Would you please output the records exactly as they appear below?

Collected data:
—————

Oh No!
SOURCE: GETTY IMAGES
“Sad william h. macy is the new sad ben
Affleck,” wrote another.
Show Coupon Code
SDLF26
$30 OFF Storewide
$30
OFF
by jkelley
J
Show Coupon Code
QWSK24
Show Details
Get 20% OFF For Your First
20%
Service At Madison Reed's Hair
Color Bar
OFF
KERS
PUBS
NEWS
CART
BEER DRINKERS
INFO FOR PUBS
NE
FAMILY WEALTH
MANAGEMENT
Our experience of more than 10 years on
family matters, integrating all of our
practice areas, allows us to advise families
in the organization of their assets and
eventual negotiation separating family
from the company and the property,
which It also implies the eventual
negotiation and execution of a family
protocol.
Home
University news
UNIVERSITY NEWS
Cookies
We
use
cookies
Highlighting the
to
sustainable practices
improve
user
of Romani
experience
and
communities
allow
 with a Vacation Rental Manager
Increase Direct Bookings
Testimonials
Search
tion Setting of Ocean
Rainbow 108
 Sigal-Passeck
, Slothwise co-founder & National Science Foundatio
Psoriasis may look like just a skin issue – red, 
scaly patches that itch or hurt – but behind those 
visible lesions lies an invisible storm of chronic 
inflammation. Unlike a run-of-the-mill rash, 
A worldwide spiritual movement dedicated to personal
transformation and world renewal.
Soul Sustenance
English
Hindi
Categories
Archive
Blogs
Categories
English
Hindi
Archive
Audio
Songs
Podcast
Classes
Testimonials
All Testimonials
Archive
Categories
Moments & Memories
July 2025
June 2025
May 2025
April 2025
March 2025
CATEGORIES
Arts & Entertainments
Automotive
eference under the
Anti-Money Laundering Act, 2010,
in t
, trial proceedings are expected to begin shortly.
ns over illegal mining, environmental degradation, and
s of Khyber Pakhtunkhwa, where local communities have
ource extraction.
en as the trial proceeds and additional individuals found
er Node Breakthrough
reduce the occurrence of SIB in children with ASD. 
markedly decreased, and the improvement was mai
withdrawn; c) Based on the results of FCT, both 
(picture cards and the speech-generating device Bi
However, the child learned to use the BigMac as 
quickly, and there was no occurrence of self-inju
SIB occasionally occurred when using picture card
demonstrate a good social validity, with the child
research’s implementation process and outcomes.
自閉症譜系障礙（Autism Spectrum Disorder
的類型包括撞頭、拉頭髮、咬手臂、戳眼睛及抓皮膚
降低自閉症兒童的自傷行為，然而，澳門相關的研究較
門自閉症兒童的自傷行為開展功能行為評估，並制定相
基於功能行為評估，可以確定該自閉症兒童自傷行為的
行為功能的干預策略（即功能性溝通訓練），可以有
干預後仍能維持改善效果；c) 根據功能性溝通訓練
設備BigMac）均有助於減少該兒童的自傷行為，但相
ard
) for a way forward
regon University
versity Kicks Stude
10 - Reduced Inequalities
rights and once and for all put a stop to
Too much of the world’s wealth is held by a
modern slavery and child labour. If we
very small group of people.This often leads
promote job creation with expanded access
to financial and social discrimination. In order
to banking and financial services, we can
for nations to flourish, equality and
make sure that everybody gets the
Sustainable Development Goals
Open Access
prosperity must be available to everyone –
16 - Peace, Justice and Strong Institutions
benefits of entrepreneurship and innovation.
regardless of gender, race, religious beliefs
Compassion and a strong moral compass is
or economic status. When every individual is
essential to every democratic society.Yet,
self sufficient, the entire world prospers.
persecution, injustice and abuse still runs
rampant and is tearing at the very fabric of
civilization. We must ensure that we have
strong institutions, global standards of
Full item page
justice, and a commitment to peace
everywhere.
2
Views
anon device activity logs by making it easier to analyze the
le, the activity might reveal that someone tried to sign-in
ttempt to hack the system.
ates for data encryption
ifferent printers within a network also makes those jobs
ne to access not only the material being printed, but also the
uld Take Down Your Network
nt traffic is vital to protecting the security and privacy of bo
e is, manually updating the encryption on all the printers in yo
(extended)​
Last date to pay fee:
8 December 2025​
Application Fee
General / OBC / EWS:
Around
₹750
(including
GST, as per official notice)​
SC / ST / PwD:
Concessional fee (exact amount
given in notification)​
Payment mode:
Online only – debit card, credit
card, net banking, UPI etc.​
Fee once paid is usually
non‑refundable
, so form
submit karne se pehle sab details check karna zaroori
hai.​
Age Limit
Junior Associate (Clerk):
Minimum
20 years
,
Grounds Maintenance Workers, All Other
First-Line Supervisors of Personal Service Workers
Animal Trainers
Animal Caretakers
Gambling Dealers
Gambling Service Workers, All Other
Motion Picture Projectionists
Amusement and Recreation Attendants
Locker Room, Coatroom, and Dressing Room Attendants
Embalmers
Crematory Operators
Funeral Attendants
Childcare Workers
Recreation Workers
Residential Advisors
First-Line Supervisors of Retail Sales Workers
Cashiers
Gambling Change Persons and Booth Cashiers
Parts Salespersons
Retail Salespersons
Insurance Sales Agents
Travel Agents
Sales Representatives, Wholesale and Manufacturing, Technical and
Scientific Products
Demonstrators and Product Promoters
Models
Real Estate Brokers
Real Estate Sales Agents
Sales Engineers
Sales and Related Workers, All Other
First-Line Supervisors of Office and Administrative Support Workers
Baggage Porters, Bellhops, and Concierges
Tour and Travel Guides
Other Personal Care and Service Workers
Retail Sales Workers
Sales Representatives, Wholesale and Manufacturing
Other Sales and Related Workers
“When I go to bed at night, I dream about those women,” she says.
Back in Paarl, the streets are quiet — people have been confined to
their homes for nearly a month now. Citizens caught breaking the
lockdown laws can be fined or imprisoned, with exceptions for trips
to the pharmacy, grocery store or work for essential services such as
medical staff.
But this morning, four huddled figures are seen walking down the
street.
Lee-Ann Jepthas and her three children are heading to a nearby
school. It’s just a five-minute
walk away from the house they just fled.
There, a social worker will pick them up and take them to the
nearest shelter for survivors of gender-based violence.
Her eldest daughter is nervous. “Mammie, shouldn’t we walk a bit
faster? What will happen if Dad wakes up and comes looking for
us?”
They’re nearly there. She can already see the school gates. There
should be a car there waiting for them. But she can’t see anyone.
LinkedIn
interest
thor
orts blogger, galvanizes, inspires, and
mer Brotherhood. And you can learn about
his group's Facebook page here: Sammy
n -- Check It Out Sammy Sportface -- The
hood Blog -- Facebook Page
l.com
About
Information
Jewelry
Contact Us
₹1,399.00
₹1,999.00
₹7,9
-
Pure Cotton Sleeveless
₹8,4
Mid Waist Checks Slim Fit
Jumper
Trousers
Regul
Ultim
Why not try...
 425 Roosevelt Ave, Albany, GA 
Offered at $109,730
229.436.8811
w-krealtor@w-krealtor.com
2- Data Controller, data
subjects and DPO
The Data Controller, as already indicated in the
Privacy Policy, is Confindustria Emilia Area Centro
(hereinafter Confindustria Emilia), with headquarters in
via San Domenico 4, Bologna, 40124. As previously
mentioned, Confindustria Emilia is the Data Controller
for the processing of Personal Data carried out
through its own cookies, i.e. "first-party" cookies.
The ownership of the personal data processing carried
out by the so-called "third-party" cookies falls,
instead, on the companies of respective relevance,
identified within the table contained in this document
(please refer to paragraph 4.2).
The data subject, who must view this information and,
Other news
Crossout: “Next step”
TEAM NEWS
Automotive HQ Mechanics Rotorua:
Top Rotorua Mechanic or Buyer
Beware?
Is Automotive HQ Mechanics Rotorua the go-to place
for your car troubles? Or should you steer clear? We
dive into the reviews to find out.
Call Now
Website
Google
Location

—————

Response to this exercise:
Oh No!
SOURCE: GETTY IMAGES
“Sad william h. macy is the new sad ben
Affleck,” wrote another.
Show Coupon Code
SDLF26
$30 OFF Storewide
$30
OFF
by jkelley
J
Show Coupon Code
QWSK24
Show Details
Get 20% OFF For Your First
20%
Service At Madison Reed's Hair
Color Bar
OFF
KERS
PUBS
NEWS
CART
BEER DRINKERS
INFO FOR PUBS
NE
FAMILY WEALTH
MANAGEMENT
Our experience of more than 10 years on
family matters, integrating all of our
practice areas, allows us to advise families
in the organization of their assets and
eventual negotiation separating family
from the company and the property,
which It also implies the eventual
negotiation and execution of a family
protocol.
Home
University news
UNIVERSITY NEWS
Cookies
We
use
cookies
Highlighting the
to
sustainable practices
improve
user
of Romani
experience
and
communities
allow
 with a Vacation Rental Manager
Increase Direct Bookings
Testimonials
Search
tion Setting of Ocean
Rainbow 108
 Sigal-Passeck
, Slothwise co-founder & National Science Foundatio
Psoriasis may look like just a skin issue – red, 
scaly patches that itch or hurt – but behind those 
visible lesions lies an invisible storm of chronic 
inflammation. Unlike a run-of-the-mill rash, 
A worldwide spiritual movement dedicated to personal
transformation and world renewal.
Soul Sustenance
English
Hindi
Categories
Archive
Blogs
Categories
English
Hindi
Archive
Audio
Songs
Podcast
Classes
Testimonials
All Testimonials
Archive
Categories
Moments & Memories
July 2025
June 2025
May 2025
April 2025
March 2025
CATEGORIES
Arts & Entertainments
Automotive
eference under the
Anti-Money Laundering Act, 2010,
in t
, trial proceedings are expected to begin shortly.
ns over illegal mining, environmental degradation, and
s of Khyber Pakhtunkhwa, where local communities have
ource extraction.
en as the trial proceeds and additional individuals found
er Node Breakthrough
reduce the occurrence of SIB in children with ASD. 
markedly decreased, and the improvement was mai
withdrawn; c) Based on the results of FCT, both 
(picture cards and the speech-generating device Bi
However, the child learned to use the BigMac as 
quickly, and there was no occurrence of self-inju
SIB occasionally occurred when using picture card
demonstrate a good social validity, with the child
research’s implementation process and outcomes.
自閉症譜系障礙（Autism Spectrum Disorder
的類型包括撞頭、拉頭髮、咬手臂、戳眼睛及抓皮膚
降低自閉症兒童的自傷行為，然而，澳門相關的研究較
門自閉症兒童的自傷行為開展功能行為評估，並制定相
基於功能行為評估，可以確定該自閉症兒童自傷行為的
行為功能的干預策略（即功能性溝通訓練），可以有
干預後仍能維持改善效果；c) 根據功能性溝通訓練
設備BigMac）均有助於減少該兒童的自傷行為，但相
ard
) for a way forward
regon University
versity Kicks Stude
10 - Reduced Inequalities
rights and once and for all put a stop to
Too much of the world’s wealth is held by a
modern slavery and child labour. If we
very small group of people.This often leads
promote job creation with expanded access
to financial and social discrimination. In order
to banking and financial services, we can
for nations to flourish, equality and
make sure that everybody gets the
Sustainable Development Goals
Open Access
prosperity must be available to everyone –
16 - Peace, Justice and Strong Institutions
benefits of entrepreneurship and innovation.
regardless of gender, race, religious beliefs
Compassion and a strong moral compass is
or economic status. When every individual is
essential to every democratic society.Yet,
self sufficient, the entire world prospers.
persecution, injustice and abuse still runs
rampant and is tearing at the very fabric of
civilization. We must ensure that we have
strong institutions, global standards of
Full item page
justice, and a commitment to peace
everywhere.
2
Views
anon device activity logs by making it easier to analyze the
le, the activity might reveal that someone tried to sign-in
ttempt to hack the system.
ates for data encryption
ifferent printers within a network also makes those jobs
ne to access not only the material being printed, but also the
uld Take Down Your Network
nt traffic is vital to protecting the security and privacy of bo
e is, manually updating the encryption on all the printers in yo
(extended)​
Last date to pay fee:
8 December 2025​
Application Fee
General / OBC / EWS:
Around
₹750
(including
GST, as per official notice)​
SC / ST / PwD:
Concessional fee (exact amount
given in notification)​
Payment mode:
Online only – debit card, credit
card, net banking, UPI etc.​
Fee once paid is usually
non‑refundable
, so form
submit karne se pehle sab details check karna zaroori
hai.​
Age Limit
Junior Associate (Clerk):
Minimum
20 years
,
Grounds Maintenance Workers, All Other
First-Line Supervisors of Personal Service Workers
Animal Trainers
Animal Caretakers
Gambling Dealers
Gambling Service Workers, All Other
Motion Picture Projectionists
Amusement and Recreation Attendants
Locker Room, Coatroom, and Dressing Room Attendants
Embalmers
Crematory Operators
Funeral Attendants
Childcare Workers
Recreation Workers
Residential Advisors
First-Line Supervisors of Retail Sales Workers
Cashiers
Gambling Change Persons and Booth Cashiers
Parts Salespersons
Retail Salespersons
Insurance Sales Agents
Travel Agents
Sales Representatives, Wholesale and Manufacturing, Technical and
Scientific Products
Demonstrators and Product Promoters
Models
Real Estate Brokers
Real Estate Sales Agents
Sales Engineers
Sales and Related Workers, All Other
First-Line Supervisors of Office and Administrative Support Workers
Baggage Porters, Bellhops, and Concierges
Tour and Travel Guides
Other Personal Care and Service Workers
Retail Sales Workers
Sales Representatives, Wholesale and Manufacturing
Other Sales and Related Workers
“When I go to bed at night, I dream about those women,” she says.
Back in Paarl, the streets are quiet — people have been confined to
their homes for nearly a month now. Citizens caught breaking the
lockdown laws can be fined or imprisoned, with exceptions for trips
to the pharmacy, grocery store or work for essential services such as
medical staff.
But this morning, four huddled figures are seen walking down the
street.
Lee-Ann Jepthas and her three children are heading to a nearby
school. It’s just a five-minute
walk away from the house they just fled.
There, a social worker will pick them up and take them to the
nearest shelter for survivors of gender-based violence.
Her eldest daughter is nervous. “Mammie, shouldn’t we walk a bit
faster? What will happen if Dad wakes up and comes looking for
us?”
They’re nearly there. She can already see the school gates. There
should be a car there waiting for them. But she can’t see anyone.
LinkedIn
interest
thor
orts blogger, galvanizes, inspires, and
mer Brotherhood. And you can learn about
his group's Facebook page here: Sammy
n -- Check It Out Sammy Sportface -- The
hood Blog -- Facebook Page
l.com
About
Information
Jewelry
Contact Us
₹1,399.00
₹1,999.00
₹7,9
-
Pure Cotton Sleeveless
₹8,4
Mid Waist Checks Slim Fit
Jumper
Trousers
Regul
Ultim
Why not try...
 425 Roosevelt Ave, Albany, GA 
Offered at $109,730
229.436.8811
w-krealtor@w-krealtor.com
2- Data Controller, data
subjects and DPO
The Data Controller, as already indicated in the
Privacy Policy, is Confindustria Emilia Area Centro
(hereinafter Confindustria Emilia), with headquarters in
via San Domenico 4, Bologna, 40124. As previously
mentioned, Confindustria Emilia is the Data Controller
for the processing of Personal Data carried out
through its own cookies, i.e. "first-party" cookies.
The ownership of the personal data processing carried
out by the so-called "third-party" cookies falls,
instead, on the companies of respective relevance,
identified within the table contained in this document
(please refer to paragraph 4.2).
The data subject, who must view this information and,
Other news
Crossout: “Next step”
TEAM NEWS
Automotive HQ Mechanics Rotorua:
Top Rotorua Mechanic or Buyer
Beware?
Is Automotive HQ Mechanics Rotorua the go-to place
for your car troubles? Or should you steer clear? We
dive into the reviews to find out.
Call Now
Website
Google
Location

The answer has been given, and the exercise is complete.